Cytogenetic summary table:

 Dose (mg/kg bw)  MPE/1000PE (standard deviation)  PE/NE ratio (standard deviation)
 vehicle (male)  0.2 (0.3)  0.7 (0.1)
 50 (male)  1.1 (1.9)  0.5 (0.2)
 100 (male)  0.8 (0.8)  0.5 (0.1) - p<0.05
 200 (male)  1.2 (0.6) - p<0.05  0.4 (0.2) - p<0.05
 positive control (male)  15.7 (4.8) - p<0.001  0.6 (0.2)
 vehicle (female)  0.5 (0.9)  0.7 (0.2)
 50 (female)  0.6 (0.7)  1.0 (0.2)
 100 (female)  0.9 (1.0)  0.9 (0.1)
 200 (female)  1.1 (1.1)  0.8 (0.2)
 positive control (female)  17.8 (6.3) - p<0.001  1.0 (0.2)

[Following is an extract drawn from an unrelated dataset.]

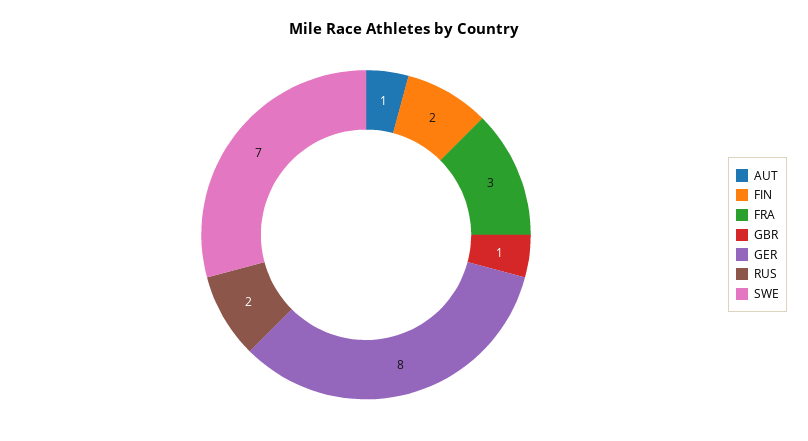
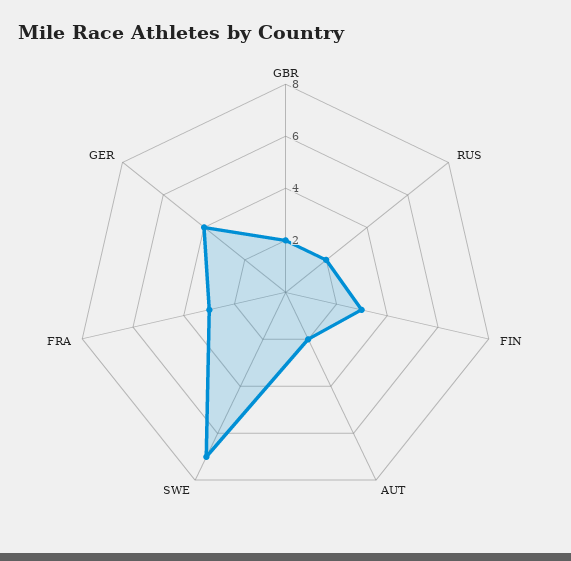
AUT: 1 -> 2
FIN: 2 -> 3
GBR: 1 -> 2
GER: 8 -> 4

Results of additional analysis in males:

 Dose (mg/kg bw)  MPE/1000PE (standard deviation)  PE/NE ratio (standard deviation)
 vehicle  1.5 (1.1)  0.7 (0.1)
 200  1.1 (1.0)  0.4 (0.2) - p<0.05

Results of pooled data in males:

 Dose (mg/kg bw)  MPE/1000 PE (standard deviation)
 vehicle  0.9 (0.6)
 200  1.2 (0.7)

Applicant's summary and conclusion

Conclusions:
Interpretation of results (migrated information): negative
Under our experimental conditions, the test item 2-MERCAPTOETHANOL does not induce damage to the chromosomes or the mitotic apparatus of mice bone marrow cells after two intraperitoneal administrations, with a 24-hour interval, at the dose-levels of 50, 100 or 200 mg/kg/day.